■ **EXTRAIT CHOISI**

Deux séquences législatives peuvent être
distinguées :
- Le début des années quatre-vingt-dix
a vu surgir une série de textes emblématiques qui ont
posé le principe de la consultation, de l'information et de la
concertation avec les habitants. La Loi d'Orientation sur la Ville
en 1991 a posé en principe la nécessité d'une
concertation préalable pour toute action ou opération de
politique de la ville modifiant substantiellement les conditions de vie des
habitants du quartier Si l'on sait les espoirs qu'a pu faire surgir la
politique de la ville en cette matière, on sait aussi les
difficultés rencontrées et l'échec de leur traduction en
actes. Deuxième texte emblématique : la Loi sur
l'administration territoriale de février 1992 qui elle aussi
reconnaît le droit des habitants de la commune à être
informés et consultés. Cette loi accouchera cependant d'une
souris juridique, les dispositions qu'elle porte en matière de
participation restant extrêmement timides (possibilité de
créer des commissions extra municipales, référendum
consultatif...). La Loi Barnier du 2 février 1995
enfin, qui invente le « débat public » à la
française se présente comme le troisième texte
emblématique de cette première période, en obligeant
à la concertation pour tous les grands projets
ayant des incidences sur l'environnement4. La
caractéristique principale de cette première vague
législative elle de se situer presque exclusivement au niveau des
principes. Elle ne prévoit guère d'obligation formelle, sauf en
matière de débat public. Le contenu réel de ce «
droit » à la participation et à l'information reste
indéniablement obscur.

■ **À FAIRE**
Prolongez, s'il vous plaît, l'extrait sur les lois de participation des habitants à partir de sa dernière phrase. Les items ci-dessous n'interviennent pas ici.

■ **DONNÉES ENREGISTRÉES**
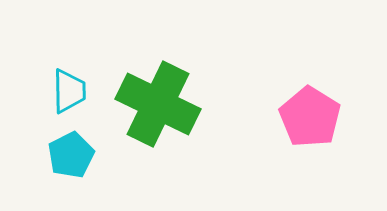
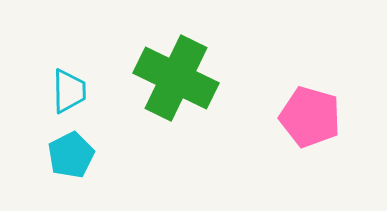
green cross: moved 18 px right, 26 px up
pink pentagon: rotated 16 degrees counterclockwise
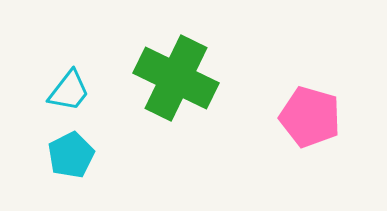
cyan trapezoid: rotated 39 degrees clockwise
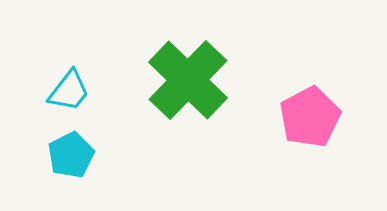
green cross: moved 12 px right, 2 px down; rotated 18 degrees clockwise
pink pentagon: rotated 28 degrees clockwise
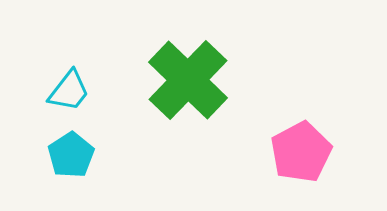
pink pentagon: moved 9 px left, 35 px down
cyan pentagon: rotated 6 degrees counterclockwise
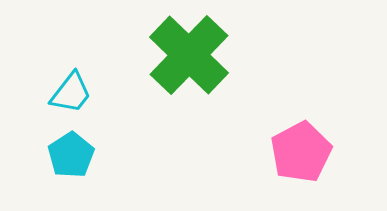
green cross: moved 1 px right, 25 px up
cyan trapezoid: moved 2 px right, 2 px down
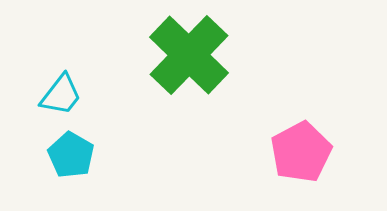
cyan trapezoid: moved 10 px left, 2 px down
cyan pentagon: rotated 9 degrees counterclockwise
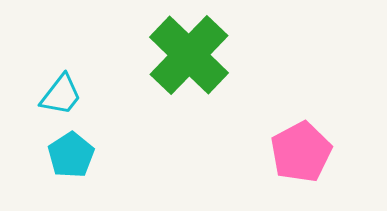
cyan pentagon: rotated 9 degrees clockwise
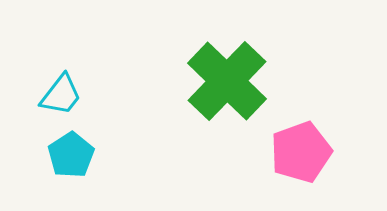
green cross: moved 38 px right, 26 px down
pink pentagon: rotated 8 degrees clockwise
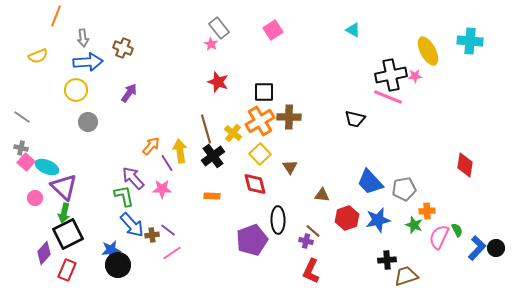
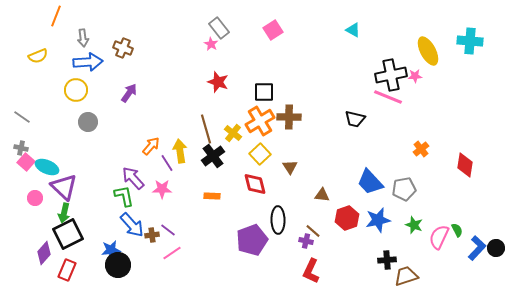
orange cross at (427, 211): moved 6 px left, 62 px up; rotated 35 degrees counterclockwise
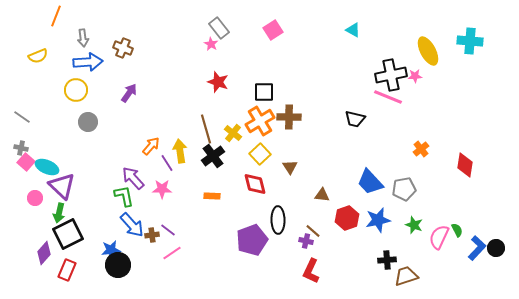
purple triangle at (64, 187): moved 2 px left, 1 px up
green arrow at (64, 213): moved 5 px left
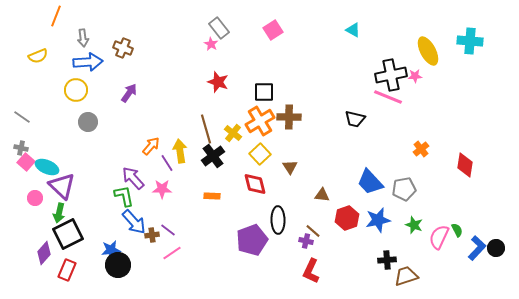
blue arrow at (132, 225): moved 2 px right, 3 px up
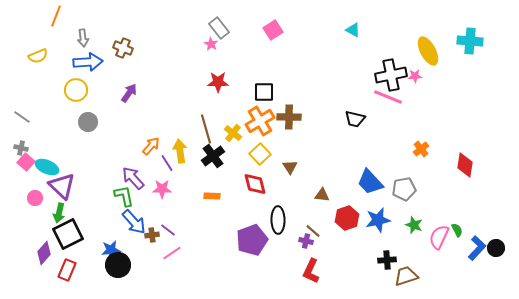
red star at (218, 82): rotated 20 degrees counterclockwise
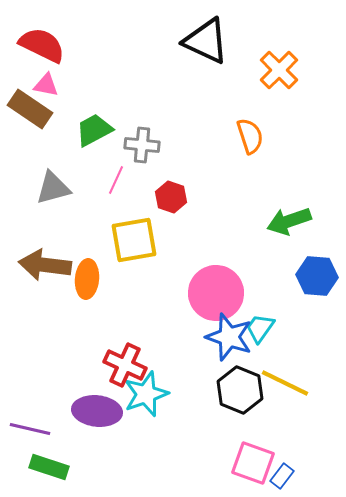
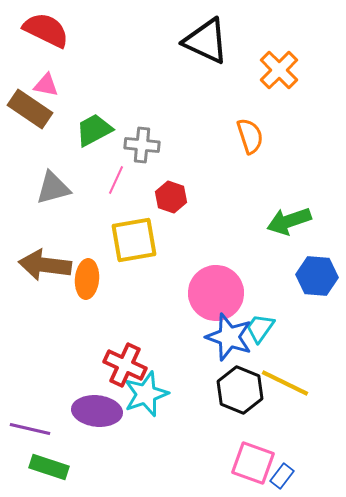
red semicircle: moved 4 px right, 15 px up
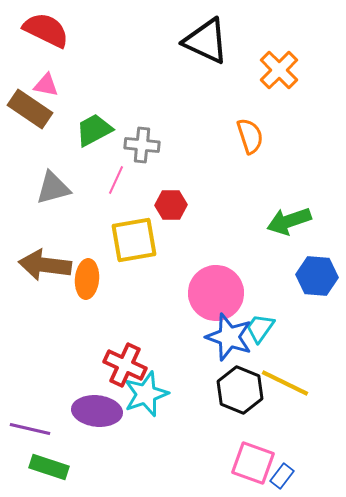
red hexagon: moved 8 px down; rotated 20 degrees counterclockwise
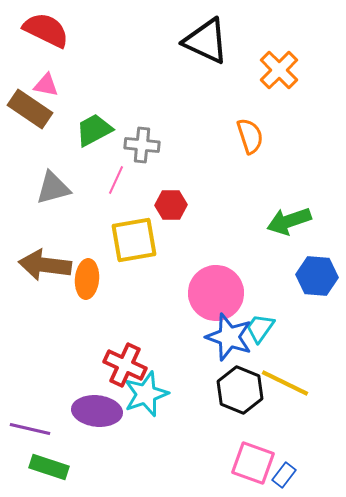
blue rectangle: moved 2 px right, 1 px up
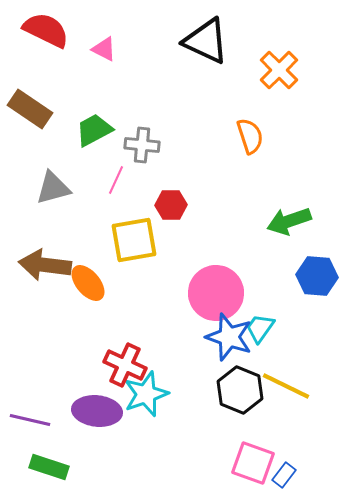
pink triangle: moved 58 px right, 36 px up; rotated 16 degrees clockwise
orange ellipse: moved 1 px right, 4 px down; rotated 45 degrees counterclockwise
yellow line: moved 1 px right, 3 px down
purple line: moved 9 px up
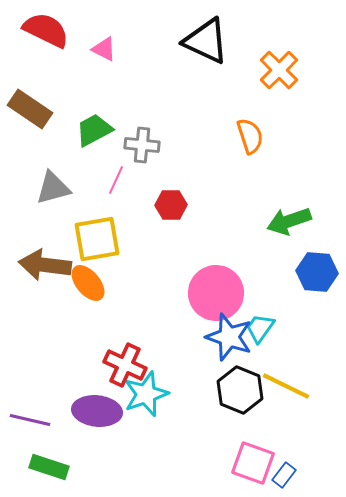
yellow square: moved 37 px left, 1 px up
blue hexagon: moved 4 px up
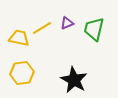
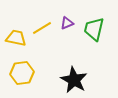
yellow trapezoid: moved 3 px left
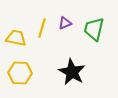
purple triangle: moved 2 px left
yellow line: rotated 42 degrees counterclockwise
yellow hexagon: moved 2 px left; rotated 10 degrees clockwise
black star: moved 2 px left, 8 px up
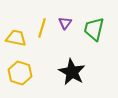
purple triangle: rotated 32 degrees counterclockwise
yellow hexagon: rotated 15 degrees clockwise
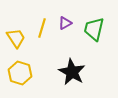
purple triangle: rotated 24 degrees clockwise
yellow trapezoid: rotated 45 degrees clockwise
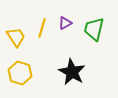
yellow trapezoid: moved 1 px up
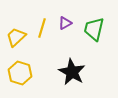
yellow trapezoid: rotated 100 degrees counterclockwise
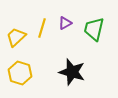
black star: rotated 12 degrees counterclockwise
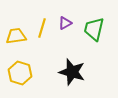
yellow trapezoid: moved 1 px up; rotated 35 degrees clockwise
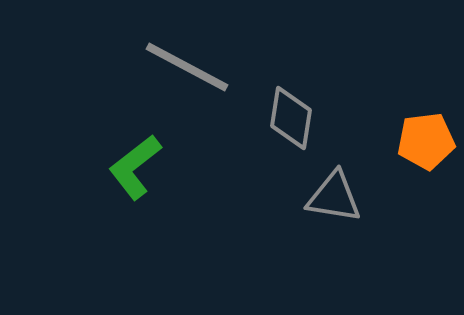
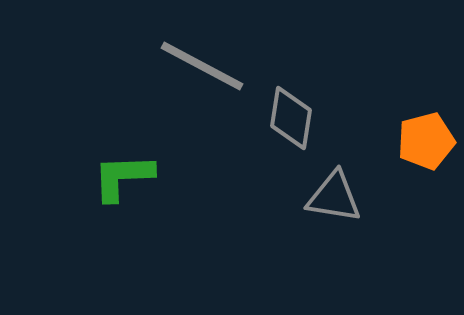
gray line: moved 15 px right, 1 px up
orange pentagon: rotated 8 degrees counterclockwise
green L-shape: moved 12 px left, 10 px down; rotated 36 degrees clockwise
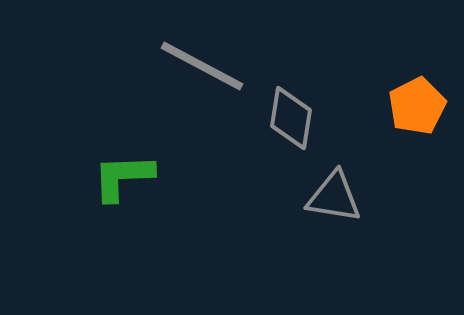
orange pentagon: moved 9 px left, 35 px up; rotated 12 degrees counterclockwise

■ **RÉSULTAT DE L'EXERCICE**
- Depuis la fin des années quatre-vingt dix,
nous assistons à l`introduction, en droit positif, de mesures un peu
plus contraignantes. Trois autres textes peuvent servir ici de jalons. La
loi Voynet pour l'Aménagement du territoire et le
développement durable de juin 1999 introduit les conseils de
développement dans le cadre de la mise en place des pays et
auprès des agglomérations. Ces conseils de développement
auxquels participent des membres de la « société civile
» ont vocation notamment à être associés à
l'élaboration des chartes de Pays. La loi sur la solidarité
et le renouvellement urbain, de décembre 2000
prévoit quant à elle une concertation obligatoire dans le
cadre de l'élaboration des plans locaux d'urbanisme. La loi Vaillant
du 27 février 2002 enfin, traite notamment des conseils de quartier
et du débat public. Elle oblige à la création de tels
conseils dans les villes de plus de 80 000 habitants et donne à la
Commission nationale du débat public le statut d'autorité
administrative indépendante.
L'ensemble de cette législation va dans le sens d'un
renouvellement des formes de la démocratie contemporaine, qu'illustre
également la multiplication des dispositifs de concertation qui se
mettent en place aujourd'hui dans les collectivités locales ou tendent
à accompagner de manière de plus en plus systématique les
grands projets d'aménagement.
Les formes contemporaines de la participation : un
bref inventaire
Des dispositifs variés mettent aujourd'hui à
l'épreuve cet impératif de concertation ou de
délibération. Trois familles de procédures peuvent
être ici distinguées.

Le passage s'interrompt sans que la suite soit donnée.